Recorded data
=== Begin Enclosure ===
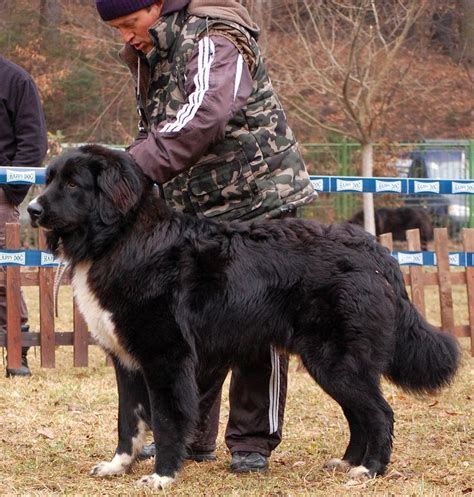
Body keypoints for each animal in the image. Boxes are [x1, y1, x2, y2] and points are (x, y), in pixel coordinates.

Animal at [26, 143, 460, 488]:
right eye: (49, 180)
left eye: (72, 185)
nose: (31, 209)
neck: (122, 237)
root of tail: (377, 252)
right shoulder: (127, 360)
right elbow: (127, 420)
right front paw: (118, 465)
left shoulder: (165, 358)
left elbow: (166, 420)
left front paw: (162, 475)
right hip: (331, 364)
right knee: (359, 414)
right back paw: (347, 461)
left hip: (337, 361)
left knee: (380, 414)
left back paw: (370, 470)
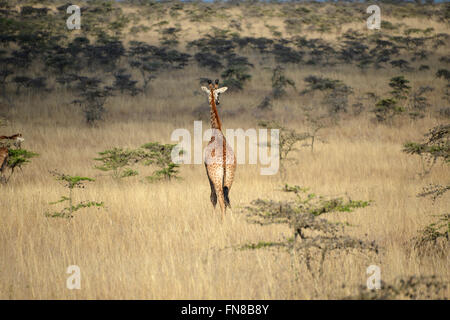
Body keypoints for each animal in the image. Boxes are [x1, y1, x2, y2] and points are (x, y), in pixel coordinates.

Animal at [200, 79, 236, 220]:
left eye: (219, 94)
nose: (218, 102)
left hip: (217, 176)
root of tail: (225, 161)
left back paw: (222, 220)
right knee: (227, 198)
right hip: (230, 177)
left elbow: (212, 197)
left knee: (220, 198)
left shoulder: (207, 170)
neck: (217, 131)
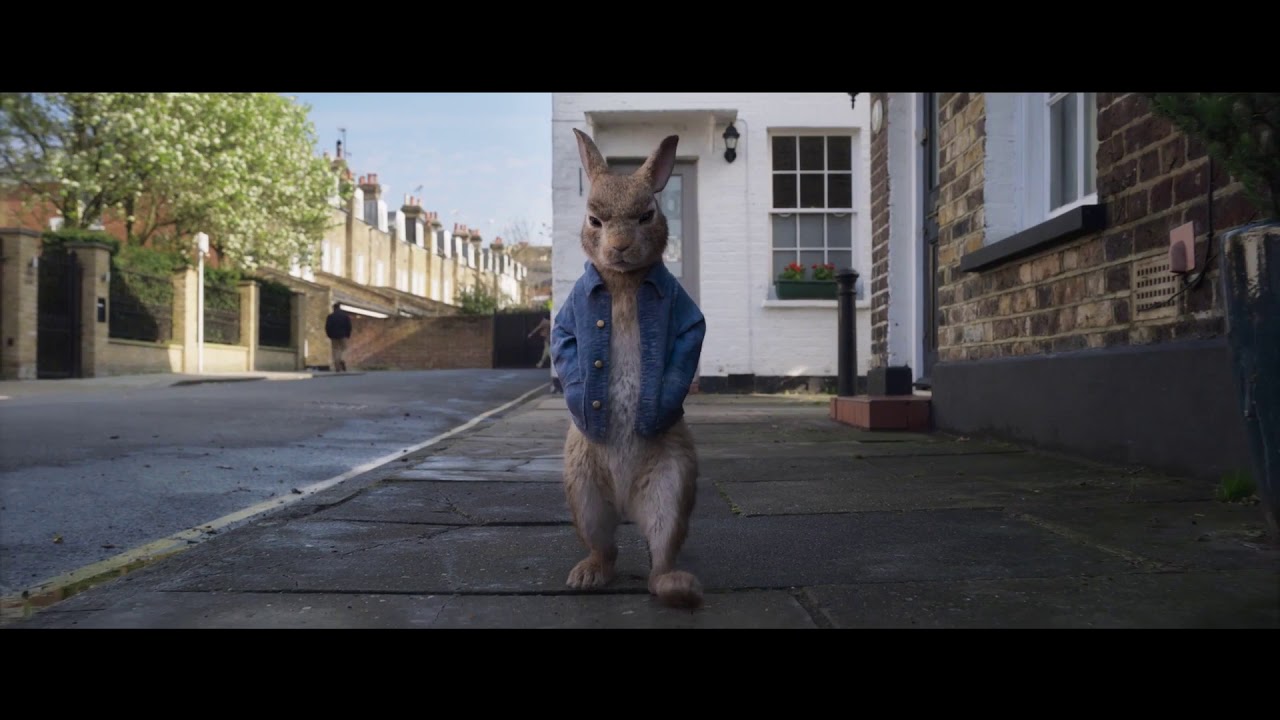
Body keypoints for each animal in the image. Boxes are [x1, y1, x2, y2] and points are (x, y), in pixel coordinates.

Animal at [550, 128, 707, 609]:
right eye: (593, 219)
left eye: (647, 214)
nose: (618, 248)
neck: (622, 280)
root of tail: (625, 504)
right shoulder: (569, 317)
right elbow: (564, 340)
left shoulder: (685, 317)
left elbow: (689, 339)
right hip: (583, 490)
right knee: (606, 548)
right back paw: (587, 575)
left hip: (672, 485)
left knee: (659, 555)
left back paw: (678, 587)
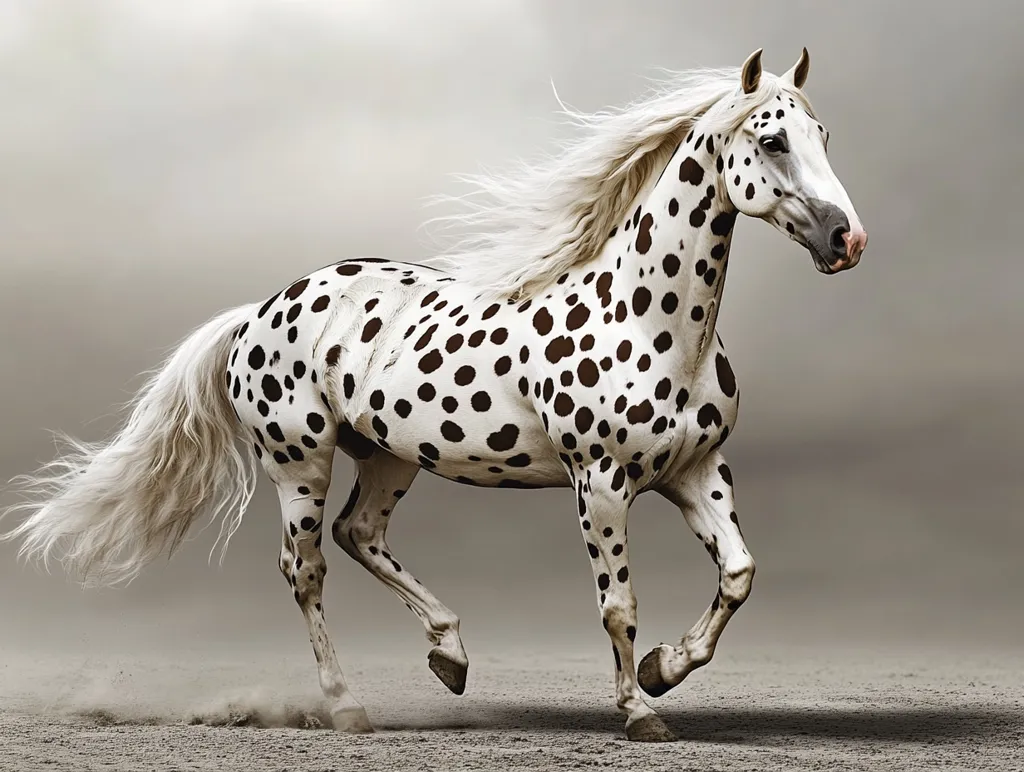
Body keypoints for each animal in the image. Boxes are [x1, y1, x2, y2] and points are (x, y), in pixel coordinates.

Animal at [1, 48, 867, 742]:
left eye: (824, 136)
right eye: (772, 140)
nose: (846, 240)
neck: (651, 319)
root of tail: (257, 312)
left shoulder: (696, 471)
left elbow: (739, 574)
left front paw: (663, 668)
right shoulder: (601, 484)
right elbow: (617, 604)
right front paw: (640, 712)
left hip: (388, 458)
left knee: (360, 535)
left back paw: (448, 654)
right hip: (300, 463)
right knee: (306, 569)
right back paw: (347, 705)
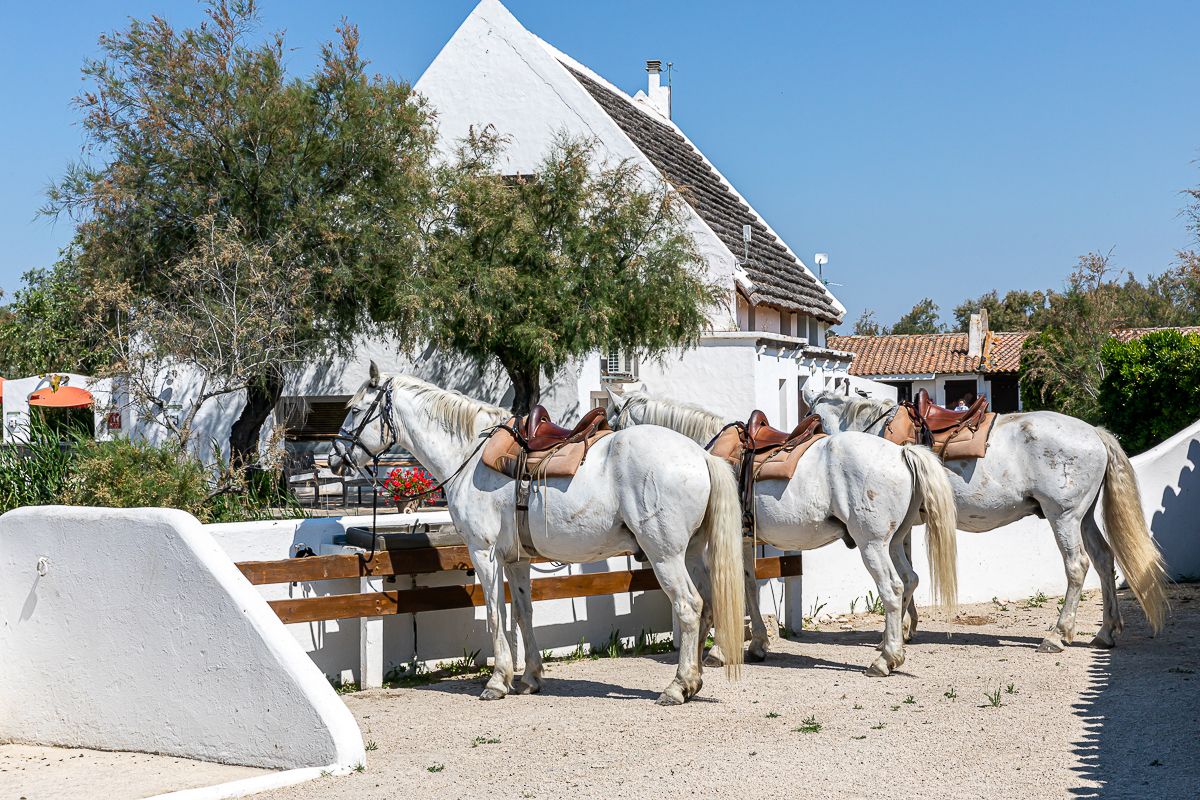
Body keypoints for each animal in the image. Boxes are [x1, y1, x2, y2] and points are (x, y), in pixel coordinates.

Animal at [328, 364, 745, 705]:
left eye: (354, 409)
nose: (334, 458)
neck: (468, 455)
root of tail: (700, 455)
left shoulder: (483, 553)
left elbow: (495, 613)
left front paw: (498, 681)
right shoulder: (516, 560)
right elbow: (523, 612)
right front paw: (529, 677)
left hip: (664, 555)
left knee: (689, 606)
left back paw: (677, 686)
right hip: (691, 552)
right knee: (707, 604)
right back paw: (694, 680)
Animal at [607, 389, 959, 677]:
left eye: (612, 424)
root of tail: (901, 453)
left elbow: (725, 587)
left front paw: (719, 651)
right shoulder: (743, 539)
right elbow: (748, 585)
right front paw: (757, 645)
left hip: (872, 544)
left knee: (892, 589)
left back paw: (885, 659)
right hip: (894, 541)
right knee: (909, 579)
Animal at [803, 386, 1168, 652]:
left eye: (808, 421)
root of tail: (1094, 432)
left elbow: (904, 578)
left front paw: (895, 634)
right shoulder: (902, 529)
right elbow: (908, 576)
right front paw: (906, 629)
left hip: (1063, 516)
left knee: (1078, 565)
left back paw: (1058, 634)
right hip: (1083, 517)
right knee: (1105, 560)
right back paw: (1105, 632)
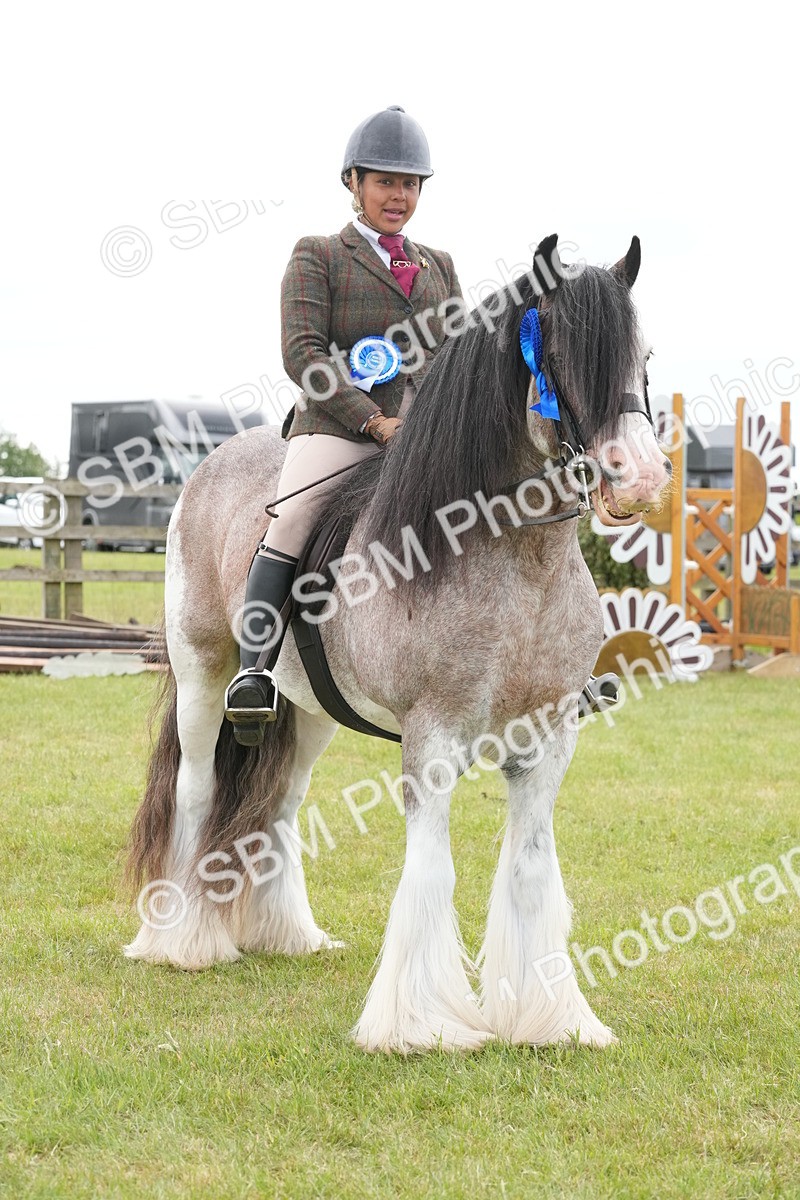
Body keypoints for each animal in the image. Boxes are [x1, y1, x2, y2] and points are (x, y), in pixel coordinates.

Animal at [123, 234, 671, 1053]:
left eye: (644, 355)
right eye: (558, 356)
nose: (637, 477)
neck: (514, 558)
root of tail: (208, 467)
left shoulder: (548, 737)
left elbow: (531, 870)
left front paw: (548, 1019)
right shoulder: (433, 736)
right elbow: (432, 873)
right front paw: (422, 1025)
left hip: (307, 709)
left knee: (281, 801)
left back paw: (288, 935)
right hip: (202, 672)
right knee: (197, 785)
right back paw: (182, 942)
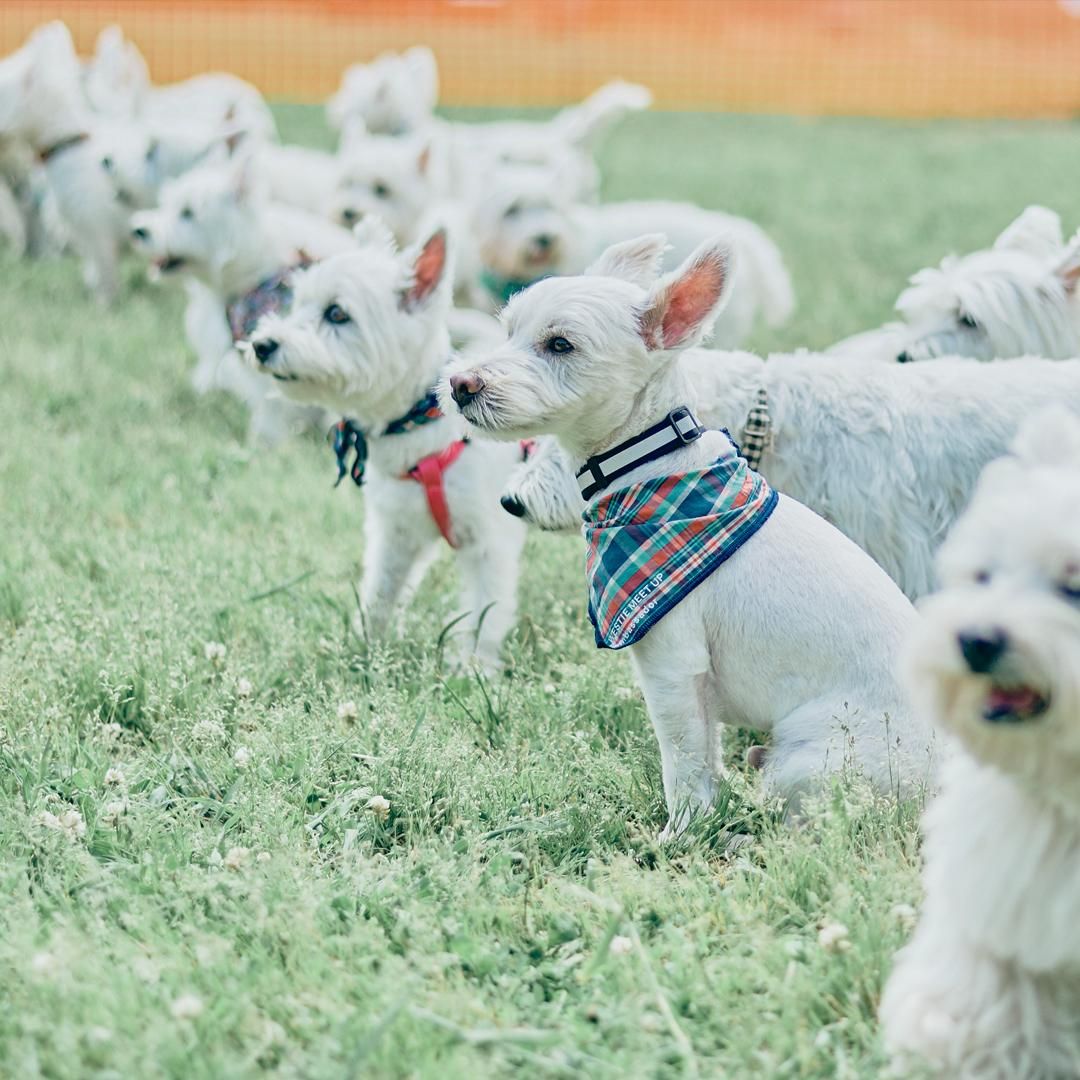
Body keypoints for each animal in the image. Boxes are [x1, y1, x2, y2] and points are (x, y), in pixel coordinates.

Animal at [246, 222, 531, 669]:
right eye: (299, 304)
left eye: (337, 313)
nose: (262, 345)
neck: (420, 427)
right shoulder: (395, 534)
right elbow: (380, 595)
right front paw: (368, 650)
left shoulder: (490, 544)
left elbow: (485, 613)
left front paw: (473, 668)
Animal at [438, 236, 937, 833]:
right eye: (508, 329)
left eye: (560, 344)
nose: (460, 384)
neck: (649, 466)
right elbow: (707, 757)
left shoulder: (673, 667)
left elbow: (683, 762)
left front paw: (678, 835)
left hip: (809, 760)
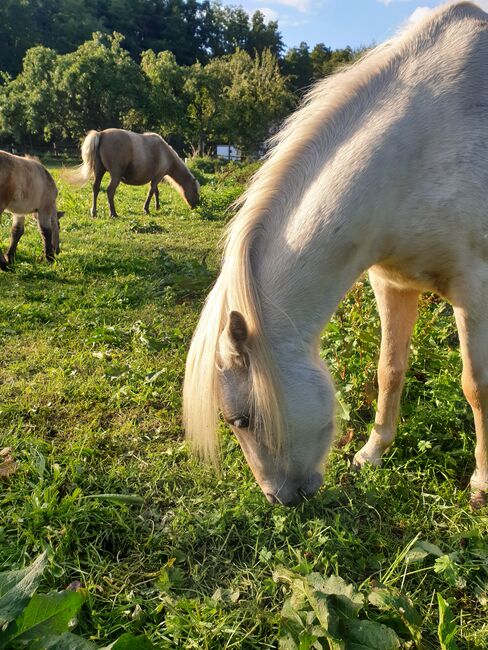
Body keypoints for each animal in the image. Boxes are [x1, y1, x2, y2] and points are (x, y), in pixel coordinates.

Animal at [68, 127, 200, 218]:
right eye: (195, 190)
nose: (196, 206)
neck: (165, 153)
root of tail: (101, 134)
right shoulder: (157, 177)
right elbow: (151, 192)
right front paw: (146, 209)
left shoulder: (156, 178)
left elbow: (156, 192)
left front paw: (157, 207)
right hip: (115, 176)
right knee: (110, 191)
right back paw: (113, 213)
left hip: (99, 172)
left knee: (96, 188)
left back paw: (94, 212)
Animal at [183, 1, 488, 506]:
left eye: (240, 419)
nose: (280, 499)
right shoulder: (392, 283)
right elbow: (389, 370)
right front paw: (371, 453)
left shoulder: (475, 290)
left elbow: (476, 385)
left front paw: (482, 483)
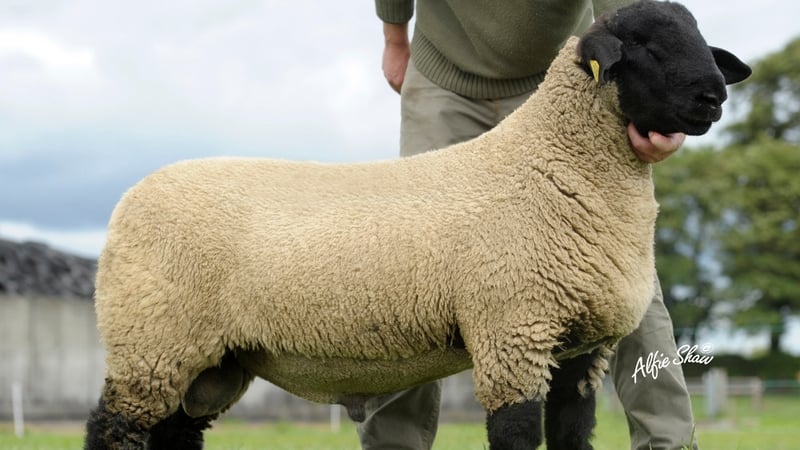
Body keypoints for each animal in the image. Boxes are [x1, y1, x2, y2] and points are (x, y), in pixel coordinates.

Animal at [84, 1, 751, 449]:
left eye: (699, 37)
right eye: (642, 44)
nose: (713, 97)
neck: (551, 164)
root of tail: (130, 197)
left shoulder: (580, 350)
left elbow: (571, 435)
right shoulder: (512, 333)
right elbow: (516, 436)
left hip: (209, 361)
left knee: (174, 434)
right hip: (152, 339)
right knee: (111, 429)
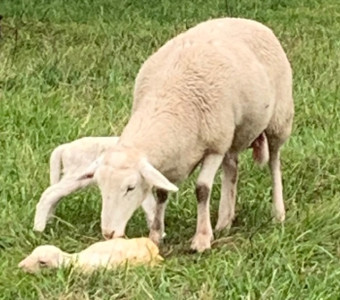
=== End Enclosure ===
> WHAT IS REQUIRED:
The records above must be retyped exactly. Please omit the pictures.

> ANSWER FOR THE TASK:
Body keypoints for each animal in the image. Boxes are [x1, y1, x2, y2] and points are (x, y), in pixel coordinates.

Animal at [26, 143, 460, 488]:
right eye: (49, 180)
left eye: (72, 185)
nose: (31, 209)
neck: (122, 237)
root of tail: (377, 252)
right shoulder: (127, 360)
right elbow: (127, 420)
right front paw: (118, 465)
left shoulder: (165, 358)
left elbow: (166, 420)
left front paw: (162, 475)
right hip: (331, 364)
right knee: (359, 414)
right back paw: (347, 461)
left hip: (337, 361)
left knee: (380, 414)
left back paw: (370, 470)
Body keypoints for each animal in the image. Boxes are [x1, y1, x2, y2] and points are (x, y), in pixel coordinates.

Animal at [200, 79, 236, 220]:
left eye: (219, 94)
nose: (218, 102)
left hip: (217, 176)
root of tail: (225, 161)
left back paw: (222, 220)
right knee: (227, 198)
right hip: (230, 177)
left elbow: (212, 197)
left knee: (220, 198)
left shoulder: (207, 170)
neck: (217, 131)
Body keypoints for each animal in the image. Boxes are [x1, y1, x2, y2] and points are (x, y), in pixel coordinates.

Animal at [550, 128, 707, 609]:
right eye: (593, 219)
left eye: (647, 214)
nose: (618, 248)
neck: (622, 280)
root of tail: (625, 504)
right shoulder: (569, 317)
right elbow: (564, 340)
left shoulder: (685, 317)
left elbow: (689, 339)
right hip: (583, 490)
right knee: (606, 548)
right back paw: (587, 575)
left hip: (672, 485)
left knee: (659, 555)
left back paw: (678, 587)
Body keypoints for each animal in the image. Boxes are [x1, y1, x2, y2] and points are (x, y), in pixel coordinates.

Animal at [1, 48, 867, 742]:
left eye: (824, 136)
right eye: (772, 140)
nose: (846, 240)
neck: (651, 319)
root of tail: (257, 312)
left shoulder: (696, 471)
left elbow: (739, 574)
left front paw: (663, 668)
right shoulder: (601, 484)
right elbow: (617, 604)
right front paw: (640, 712)
left hip: (388, 458)
left knee: (360, 535)
left back paw: (448, 654)
right hip: (300, 463)
right knee: (306, 569)
right back paw: (347, 705)
Body keypoints for each animal in the image. Boxes are [x1, y1, x2, y2] and points are (x, y), in pixel coordinates.

Animal at [328, 364, 745, 705]:
left eye: (354, 409)
nose: (334, 458)
neck: (468, 455)
root of tail: (700, 455)
left shoulder: (483, 553)
left elbow: (495, 613)
left front paw: (498, 681)
right shoulder: (516, 560)
right elbow: (523, 612)
right front paw: (529, 677)
left hip: (664, 555)
left knee: (689, 606)
left back paw: (677, 686)
right hip: (691, 552)
right knee: (707, 604)
right back paw: (694, 680)
Animal at [607, 389, 959, 677]:
left eye: (612, 424)
root of tail: (901, 453)
left elbow: (725, 587)
left front paw: (719, 651)
right shoulder: (743, 539)
right elbow: (748, 585)
right front paw: (757, 645)
left hip: (872, 544)
left knee: (892, 589)
left back paw: (885, 659)
right hip: (894, 541)
right knee: (909, 579)
Animal at [803, 386, 1168, 652]:
left eye: (808, 421)
root of tail: (1094, 432)
left elbow: (904, 578)
left front paw: (895, 634)
right shoulder: (902, 529)
right elbow: (908, 576)
right front paw: (906, 629)
left hip: (1063, 516)
left knee: (1078, 565)
left back paw: (1058, 634)
right hip: (1083, 517)
right knee: (1105, 560)
right back paw: (1105, 632)
Body keypoints for each animal in the image. Boxes are [x1, y1, x2, y2] and points are (x, y), in pixel coordinates.

Animal at [123, 234, 671, 1053]:
left eye: (644, 355)
right eye: (558, 356)
nose: (637, 477)
neck: (514, 558)
root of tail: (208, 467)
left shoulder: (548, 737)
left elbow: (531, 870)
left front paw: (548, 1019)
right shoulder: (433, 736)
right elbow: (432, 873)
right front paw: (422, 1025)
left hip: (307, 709)
left knee: (281, 801)
left back paw: (288, 935)
right hip: (202, 672)
right knee: (197, 785)
right back paw: (182, 942)
Body keypoints for each animal in the image. Boxes are [x1, y1, x2, y2] and points are (x, y), in pixel coordinates.

Animal at [246, 222, 531, 669]:
right eye: (299, 304)
left eye: (337, 313)
nose: (262, 345)
neck: (420, 427)
right shoulder: (395, 534)
right elbow: (380, 595)
right front paw: (368, 650)
left shoulder: (490, 544)
left elbow: (485, 613)
left front paw: (473, 668)
Animal at [438, 236, 937, 833]:
right eye: (508, 329)
left eye: (560, 344)
nose: (460, 384)
neck: (649, 466)
right elbow: (707, 757)
left shoulder: (673, 667)
left elbow: (683, 762)
left front paw: (678, 835)
left hip: (809, 760)
Body keypoints for each animal in the image. Boxes are [x1, y1, x2, y2] and points are (x, y), in pixel coordinates.

Animal at [68, 127, 200, 218]:
right eye: (195, 190)
nose: (196, 206)
neck: (165, 153)
root of tail: (101, 134)
right shoulder: (157, 177)
right elbow: (151, 192)
right front paw: (146, 209)
left shoulder: (156, 178)
left elbow: (156, 192)
left front paw: (157, 207)
right hip: (115, 176)
right knee: (110, 191)
right back paw: (113, 213)
left hip: (99, 172)
left knee: (96, 188)
left back paw: (94, 212)
Animal at [183, 1, 488, 506]:
left eye: (240, 419)
nose: (280, 499)
right shoulder: (392, 283)
right elbow: (389, 370)
right front paw: (371, 453)
left shoulder: (475, 290)
left elbow: (476, 385)
left front paw: (482, 483)
Body keypoints for each animal in the image. Boxes are [x1, y1, x2, y2] and points are (x, y), in pixel coordinates.

Animal at [84, 1, 751, 449]:
left eye: (699, 37)
right eye: (642, 44)
nose: (713, 97)
neck: (551, 164)
root of tail: (130, 197)
left shoulder: (580, 350)
left elbow: (571, 435)
right shoulder: (512, 333)
right elbow: (516, 436)
left hip: (209, 361)
left knee: (174, 434)
right hip: (152, 339)
right knee: (111, 429)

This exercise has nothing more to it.